In a spirited commentary, Mr. Edwards lays out his case: "My trenchant criticism of Fed Chairmen Greenspan and Bernanke's tenures at the Fed has been as lengthy as it has been voluble. The UK Bank of England governor Sir Mervyn King has presided over similarly ruinous policies to those in the US. Their bankrupt-(ing) policies can be summed up in one paragraph written in a Global Strategy Weekly back in December 2002:
'The nature of the Fed's role as guardian of the punchbowl has altered. It is 2am. The party has wound down. The guests are sloshed and want to get home. Yet in one of those Nightmare on Elm Street moments, Big Al has bolted the door and is now dunking the struggling guests' heads into the punchbowl.'
Indeed, for any one following Mr. Edwards commentaries, knows that he has always laid the blame squarely on the excessively loose monetary policy, both in the US and the UK that was primarily responsible for the 'Great Recession', not the over-exuberant actions of lenders and borrowers.
Mr. Greenspan, the legendary American central banker became the Knight Commander of the British Empire in 2002, but his legacy has been tarnished as he has been widely criticised for loose monetary policies and has admitted that he missed the housing bubble crisis till it was too late. Time Magazine placed him third on the list of 25 people to blame for the financial crisis.
Sir Mervyn King, who did not make it to the list perhaps because it was mainly an American one, continues presides on one of the worst financial crises facing the U.K.
BLAMING BANKERS
But it's investment bankers that have faced the full fury of politicians, regulators and the average public. Bankers have been under pressure, after rewarding themselves with multi-million bonuses, even as they packaged dodgy assets to unsuspecting customers and continued to fight against greater regulatory oversight.
They have also been targetted by the Occupy Movement which considers them prime species of the 1% that's looting from the 99% - picking up the rewards while leaving the mess for the 99% to clean up.
But in this hunt for scapegoats, the regulators themselves have avoided much criticism, says Mr.

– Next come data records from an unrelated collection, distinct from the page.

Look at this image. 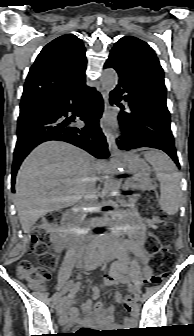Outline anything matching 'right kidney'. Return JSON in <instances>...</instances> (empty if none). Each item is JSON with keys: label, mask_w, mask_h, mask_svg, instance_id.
<instances>
[{"label": "right kidney", "mask_w": 194, "mask_h": 336, "mask_svg": "<svg viewBox=\"0 0 194 336\" xmlns=\"http://www.w3.org/2000/svg\"><path fill=\"white\" fill-rule=\"evenodd\" d=\"M49 232H50V240L54 243V245L57 246L58 244V232H59V228L57 226V224H51L50 228H49Z\"/></svg>", "instance_id": "obj_1"}]
</instances>
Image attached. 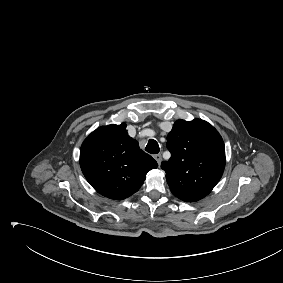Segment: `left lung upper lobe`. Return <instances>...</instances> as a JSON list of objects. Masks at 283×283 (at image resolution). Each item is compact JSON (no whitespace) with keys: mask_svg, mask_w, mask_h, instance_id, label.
<instances>
[{"mask_svg":"<svg viewBox=\"0 0 283 283\" xmlns=\"http://www.w3.org/2000/svg\"><path fill=\"white\" fill-rule=\"evenodd\" d=\"M168 161L161 163L174 196L196 202L207 196L222 177L225 148L222 137L208 122L178 120L167 136Z\"/></svg>","mask_w":283,"mask_h":283,"instance_id":"1","label":"left lung upper lobe"}]
</instances>
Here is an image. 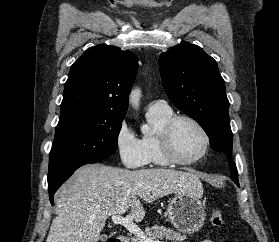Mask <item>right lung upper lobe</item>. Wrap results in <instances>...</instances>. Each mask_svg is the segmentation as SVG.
<instances>
[{
    "instance_id": "1",
    "label": "right lung upper lobe",
    "mask_w": 279,
    "mask_h": 242,
    "mask_svg": "<svg viewBox=\"0 0 279 242\" xmlns=\"http://www.w3.org/2000/svg\"><path fill=\"white\" fill-rule=\"evenodd\" d=\"M137 70L138 58L131 51L110 45L88 49L71 66L61 114L80 110L96 116L124 118Z\"/></svg>"
}]
</instances>
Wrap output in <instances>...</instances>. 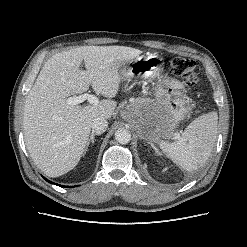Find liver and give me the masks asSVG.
I'll list each match as a JSON object with an SVG mask.
<instances>
[{
  "mask_svg": "<svg viewBox=\"0 0 247 247\" xmlns=\"http://www.w3.org/2000/svg\"><path fill=\"white\" fill-rule=\"evenodd\" d=\"M142 53L126 46H80L50 57L27 95L23 128L28 152L49 177L72 170L85 152L96 117L111 118L119 91V68ZM84 61L86 70H81ZM108 99L96 105H69V96L89 86Z\"/></svg>",
  "mask_w": 247,
  "mask_h": 247,
  "instance_id": "liver-1",
  "label": "liver"
}]
</instances>
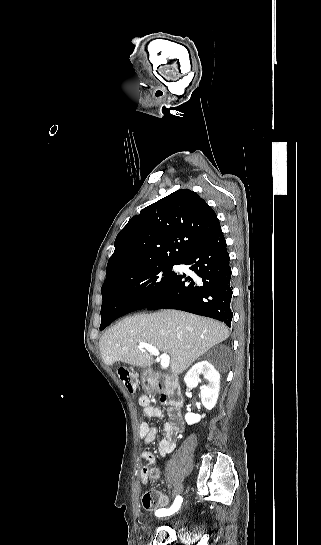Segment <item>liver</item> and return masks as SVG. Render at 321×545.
I'll use <instances>...</instances> for the list:
<instances>
[{
  "label": "liver",
  "mask_w": 321,
  "mask_h": 545,
  "mask_svg": "<svg viewBox=\"0 0 321 545\" xmlns=\"http://www.w3.org/2000/svg\"><path fill=\"white\" fill-rule=\"evenodd\" d=\"M228 337L226 325L213 319L182 311L137 313L108 329L99 341V351L105 365L121 361L145 369L153 365V357L146 349H140L138 343H148L163 355L169 353L171 373L180 375L198 357Z\"/></svg>",
  "instance_id": "obj_1"
}]
</instances>
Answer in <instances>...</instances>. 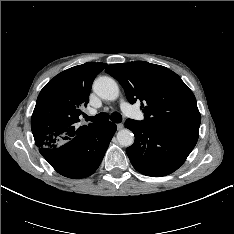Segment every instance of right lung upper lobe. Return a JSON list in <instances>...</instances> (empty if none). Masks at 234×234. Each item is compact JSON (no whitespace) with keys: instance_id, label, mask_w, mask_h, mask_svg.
<instances>
[{"instance_id":"obj_1","label":"right lung upper lobe","mask_w":234,"mask_h":234,"mask_svg":"<svg viewBox=\"0 0 234 234\" xmlns=\"http://www.w3.org/2000/svg\"><path fill=\"white\" fill-rule=\"evenodd\" d=\"M107 64L88 62L67 69L41 90L31 117L35 144L55 147L84 132L95 123L80 126V107L88 103L94 78Z\"/></svg>"}]
</instances>
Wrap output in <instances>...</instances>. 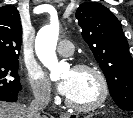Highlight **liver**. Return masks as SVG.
<instances>
[{"instance_id":"obj_1","label":"liver","mask_w":133,"mask_h":118,"mask_svg":"<svg viewBox=\"0 0 133 118\" xmlns=\"http://www.w3.org/2000/svg\"><path fill=\"white\" fill-rule=\"evenodd\" d=\"M28 108L19 103L0 101V118H27Z\"/></svg>"}]
</instances>
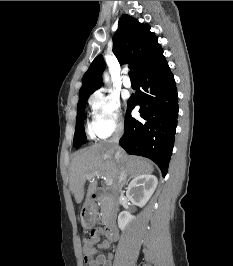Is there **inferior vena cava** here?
Instances as JSON below:
<instances>
[{
	"label": "inferior vena cava",
	"instance_id": "inferior-vena-cava-1",
	"mask_svg": "<svg viewBox=\"0 0 233 266\" xmlns=\"http://www.w3.org/2000/svg\"><path fill=\"white\" fill-rule=\"evenodd\" d=\"M123 134V126H118L115 134L113 135V137L110 140V143L114 145L116 152H115V158L117 160H119L121 158V148L119 147V140L121 138ZM126 177H127V173L126 170H121L120 175H119V182H118V186H119V191H121L123 185L125 184L126 181Z\"/></svg>",
	"mask_w": 233,
	"mask_h": 266
}]
</instances>
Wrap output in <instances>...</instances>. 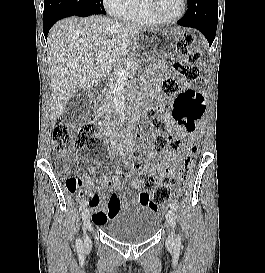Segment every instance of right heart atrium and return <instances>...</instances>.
<instances>
[{"label":"right heart atrium","mask_w":265,"mask_h":273,"mask_svg":"<svg viewBox=\"0 0 265 273\" xmlns=\"http://www.w3.org/2000/svg\"><path fill=\"white\" fill-rule=\"evenodd\" d=\"M127 3L128 0H103L105 9L114 16H118Z\"/></svg>","instance_id":"d8ad5b80"}]
</instances>
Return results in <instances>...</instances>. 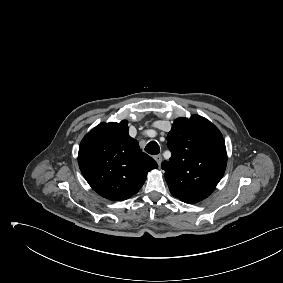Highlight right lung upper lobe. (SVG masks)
<instances>
[{
    "instance_id": "cb5924a9",
    "label": "right lung upper lobe",
    "mask_w": 283,
    "mask_h": 283,
    "mask_svg": "<svg viewBox=\"0 0 283 283\" xmlns=\"http://www.w3.org/2000/svg\"><path fill=\"white\" fill-rule=\"evenodd\" d=\"M128 122L101 123L81 141L80 170L99 195L122 201L136 194L147 173L158 168L156 161L142 152L137 140L128 134Z\"/></svg>"
}]
</instances>
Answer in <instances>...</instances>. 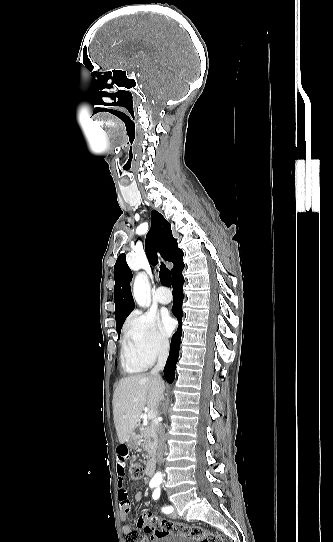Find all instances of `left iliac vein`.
Returning a JSON list of instances; mask_svg holds the SVG:
<instances>
[{
	"mask_svg": "<svg viewBox=\"0 0 333 542\" xmlns=\"http://www.w3.org/2000/svg\"><path fill=\"white\" fill-rule=\"evenodd\" d=\"M172 516H173V517H175V516H176V511H174V512L172 513Z\"/></svg>",
	"mask_w": 333,
	"mask_h": 542,
	"instance_id": "4c4485c4",
	"label": "left iliac vein"
}]
</instances>
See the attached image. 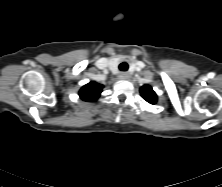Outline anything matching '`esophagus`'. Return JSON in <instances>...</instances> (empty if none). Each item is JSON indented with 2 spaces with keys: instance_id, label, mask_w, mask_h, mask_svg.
I'll use <instances>...</instances> for the list:
<instances>
[{
  "instance_id": "obj_1",
  "label": "esophagus",
  "mask_w": 222,
  "mask_h": 187,
  "mask_svg": "<svg viewBox=\"0 0 222 187\" xmlns=\"http://www.w3.org/2000/svg\"><path fill=\"white\" fill-rule=\"evenodd\" d=\"M127 74H125V73H120L119 74V79H127Z\"/></svg>"
}]
</instances>
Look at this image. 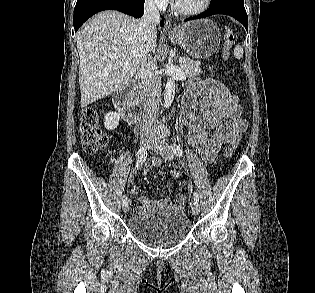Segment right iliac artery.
I'll list each match as a JSON object with an SVG mask.
<instances>
[{"label": "right iliac artery", "instance_id": "1", "mask_svg": "<svg viewBox=\"0 0 315 293\" xmlns=\"http://www.w3.org/2000/svg\"><path fill=\"white\" fill-rule=\"evenodd\" d=\"M147 157V150L145 148H140L139 151L137 152V160H136V168H140L142 164L144 163L145 159ZM122 201L125 202L127 201V196L124 195L122 197Z\"/></svg>", "mask_w": 315, "mask_h": 293}]
</instances>
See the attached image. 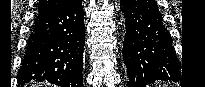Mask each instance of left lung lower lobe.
Masks as SVG:
<instances>
[{
  "mask_svg": "<svg viewBox=\"0 0 205 87\" xmlns=\"http://www.w3.org/2000/svg\"><path fill=\"white\" fill-rule=\"evenodd\" d=\"M120 7L126 18L123 60L127 86L178 79L180 63L156 1L120 0Z\"/></svg>",
  "mask_w": 205,
  "mask_h": 87,
  "instance_id": "obj_1",
  "label": "left lung lower lobe"
}]
</instances>
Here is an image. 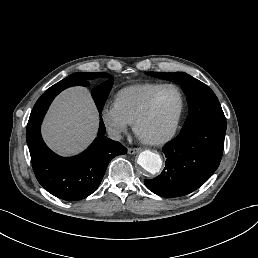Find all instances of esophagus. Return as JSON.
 <instances>
[{
	"mask_svg": "<svg viewBox=\"0 0 258 258\" xmlns=\"http://www.w3.org/2000/svg\"><path fill=\"white\" fill-rule=\"evenodd\" d=\"M141 151V148H128L129 154H136Z\"/></svg>",
	"mask_w": 258,
	"mask_h": 258,
	"instance_id": "obj_1",
	"label": "esophagus"
}]
</instances>
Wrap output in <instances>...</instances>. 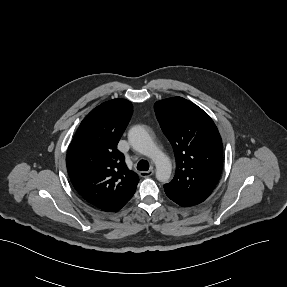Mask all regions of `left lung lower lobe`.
<instances>
[{"instance_id": "0a47b994", "label": "left lung lower lobe", "mask_w": 287, "mask_h": 287, "mask_svg": "<svg viewBox=\"0 0 287 287\" xmlns=\"http://www.w3.org/2000/svg\"><path fill=\"white\" fill-rule=\"evenodd\" d=\"M165 193L172 201H174L175 203H177L183 207L193 206V205L199 204V202H195V201L186 200L183 198L176 197L173 193L168 192L167 190H165Z\"/></svg>"}]
</instances>
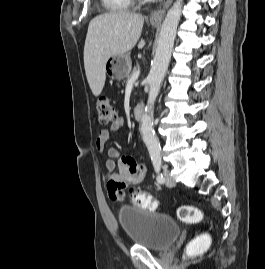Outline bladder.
Returning a JSON list of instances; mask_svg holds the SVG:
<instances>
[{
  "instance_id": "bladder-1",
  "label": "bladder",
  "mask_w": 265,
  "mask_h": 269,
  "mask_svg": "<svg viewBox=\"0 0 265 269\" xmlns=\"http://www.w3.org/2000/svg\"><path fill=\"white\" fill-rule=\"evenodd\" d=\"M121 228L131 243L154 251L167 250L181 235L180 225L167 215L122 206L117 211Z\"/></svg>"
}]
</instances>
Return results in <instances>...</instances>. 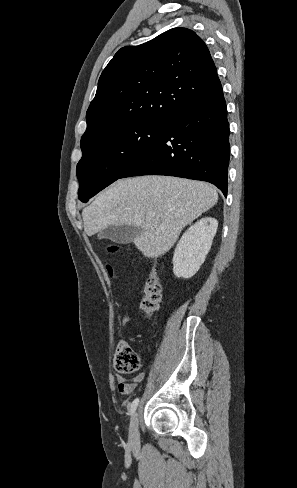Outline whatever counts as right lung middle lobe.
Instances as JSON below:
<instances>
[{
  "label": "right lung middle lobe",
  "mask_w": 297,
  "mask_h": 488,
  "mask_svg": "<svg viewBox=\"0 0 297 488\" xmlns=\"http://www.w3.org/2000/svg\"><path fill=\"white\" fill-rule=\"evenodd\" d=\"M167 120H147L110 132L91 143L77 164L78 197L86 203L121 178L156 142Z\"/></svg>",
  "instance_id": "obj_1"
}]
</instances>
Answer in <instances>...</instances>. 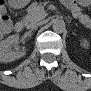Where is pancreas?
Here are the masks:
<instances>
[{
  "mask_svg": "<svg viewBox=\"0 0 91 91\" xmlns=\"http://www.w3.org/2000/svg\"><path fill=\"white\" fill-rule=\"evenodd\" d=\"M67 7L72 11L73 15H76L79 18L80 22H82L87 27L90 26V18L87 15L82 14L80 7H78L75 3H67ZM27 12L28 14L23 19L26 25L36 22L42 19L44 16L43 6L38 5L37 3H32L28 7Z\"/></svg>",
  "mask_w": 91,
  "mask_h": 91,
  "instance_id": "cf45deb5",
  "label": "pancreas"
}]
</instances>
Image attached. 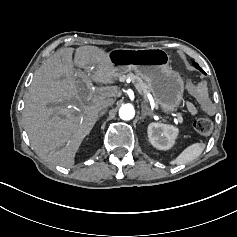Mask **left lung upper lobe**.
Here are the masks:
<instances>
[{"instance_id":"obj_1","label":"left lung upper lobe","mask_w":237,"mask_h":237,"mask_svg":"<svg viewBox=\"0 0 237 237\" xmlns=\"http://www.w3.org/2000/svg\"><path fill=\"white\" fill-rule=\"evenodd\" d=\"M193 65L205 74V72L200 68V66L197 63L193 62Z\"/></svg>"}]
</instances>
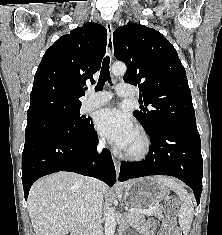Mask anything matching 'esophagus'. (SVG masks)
Here are the masks:
<instances>
[{"mask_svg":"<svg viewBox=\"0 0 222 235\" xmlns=\"http://www.w3.org/2000/svg\"><path fill=\"white\" fill-rule=\"evenodd\" d=\"M106 29H107V53L112 59L114 53V44H113V26L110 21H107ZM113 163L118 177L120 172V162L116 158H113Z\"/></svg>","mask_w":222,"mask_h":235,"instance_id":"1","label":"esophagus"}]
</instances>
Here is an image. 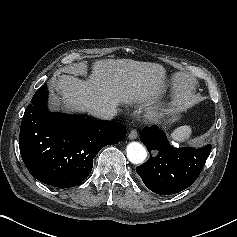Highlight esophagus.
I'll use <instances>...</instances> for the list:
<instances>
[{
    "instance_id": "34e87169",
    "label": "esophagus",
    "mask_w": 237,
    "mask_h": 237,
    "mask_svg": "<svg viewBox=\"0 0 237 237\" xmlns=\"http://www.w3.org/2000/svg\"><path fill=\"white\" fill-rule=\"evenodd\" d=\"M137 136H138L137 130L134 129V128H132V129L130 130V132L128 133V139H130V140L136 139Z\"/></svg>"
}]
</instances>
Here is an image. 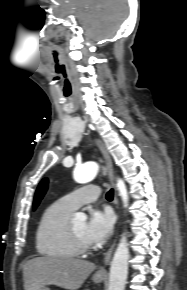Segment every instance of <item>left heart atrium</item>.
Instances as JSON below:
<instances>
[{
    "instance_id": "left-heart-atrium-1",
    "label": "left heart atrium",
    "mask_w": 187,
    "mask_h": 290,
    "mask_svg": "<svg viewBox=\"0 0 187 290\" xmlns=\"http://www.w3.org/2000/svg\"><path fill=\"white\" fill-rule=\"evenodd\" d=\"M114 217L109 211L91 209L86 223L85 236L90 244L104 242L112 233Z\"/></svg>"
}]
</instances>
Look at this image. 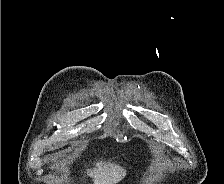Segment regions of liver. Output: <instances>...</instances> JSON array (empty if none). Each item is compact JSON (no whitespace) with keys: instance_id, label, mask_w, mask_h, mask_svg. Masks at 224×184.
Returning a JSON list of instances; mask_svg holds the SVG:
<instances>
[{"instance_id":"1","label":"liver","mask_w":224,"mask_h":184,"mask_svg":"<svg viewBox=\"0 0 224 184\" xmlns=\"http://www.w3.org/2000/svg\"><path fill=\"white\" fill-rule=\"evenodd\" d=\"M87 174L94 184H116L125 177L126 170L114 163L98 162L94 169L87 170Z\"/></svg>"}]
</instances>
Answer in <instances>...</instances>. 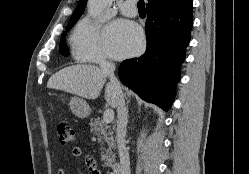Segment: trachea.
Wrapping results in <instances>:
<instances>
[{
    "instance_id": "trachea-1",
    "label": "trachea",
    "mask_w": 249,
    "mask_h": 174,
    "mask_svg": "<svg viewBox=\"0 0 249 174\" xmlns=\"http://www.w3.org/2000/svg\"><path fill=\"white\" fill-rule=\"evenodd\" d=\"M137 6H138V9H139V10H145V3H144V0H139Z\"/></svg>"
}]
</instances>
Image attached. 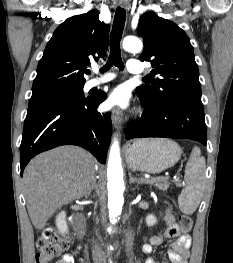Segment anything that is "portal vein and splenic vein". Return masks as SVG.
I'll list each match as a JSON object with an SVG mask.
<instances>
[{
    "label": "portal vein and splenic vein",
    "instance_id": "portal-vein-and-splenic-vein-1",
    "mask_svg": "<svg viewBox=\"0 0 233 263\" xmlns=\"http://www.w3.org/2000/svg\"><path fill=\"white\" fill-rule=\"evenodd\" d=\"M150 179H152V180H165L166 178L165 177H155V178H142V180H150Z\"/></svg>",
    "mask_w": 233,
    "mask_h": 263
}]
</instances>
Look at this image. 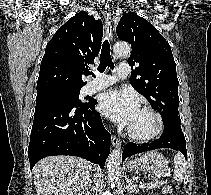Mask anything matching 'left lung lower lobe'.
<instances>
[{
  "label": "left lung lower lobe",
  "mask_w": 211,
  "mask_h": 195,
  "mask_svg": "<svg viewBox=\"0 0 211 195\" xmlns=\"http://www.w3.org/2000/svg\"><path fill=\"white\" fill-rule=\"evenodd\" d=\"M158 148H172L181 152L187 158L185 137L179 123L164 124V131L161 137L153 142L143 145L128 143L122 154V161L136 153L146 152Z\"/></svg>",
  "instance_id": "0a47b994"
}]
</instances>
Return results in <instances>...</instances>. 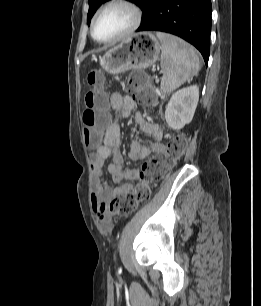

Edwards.
"In the wake of the 2008/09 economic collapse, central bankers have been working very hard," says SocGen's Mr. Edwards. "Working hard, that is, to deflect blame away from themselves. Long before the credit bubble burst we had identified the former and current head of the US Federal Reserve as primarily responsible for the inevitable debacle."
Of course, there is an element of jealousy involved here - Mr Edwards represents the bankers who find themselves being painted - unfairly if you ask them -- as the prime culprits for the global financial crisis.
But the fact of the matter is that few people - central bankers or investment bankers - have gone to jail for a crisis that have seen the financial ruin of million of families, businesses and damaged the reputation of the stock markets and the global financial services system.
Sure, there have been instances of some in the financial services community jailed for insider trading, but few have been held accountable for the collapses of Lehman Brothers, AIG and now MF Global.
But the blame game continues, as Mr. Edwards notes: "Both Sir Alan Greenspan and Sir Mervyn King resolutely mounted stern defences, claiming that they were impotent in the face of global events -- including both saying, wholly disingenuously in my view, that their respective credit bubbles were the consequences of excess Asian savings which they could nothing about!"
But someone should tell Mr. Edwards that his banking colleagues are doing the same thing: shifting the blame to other parties.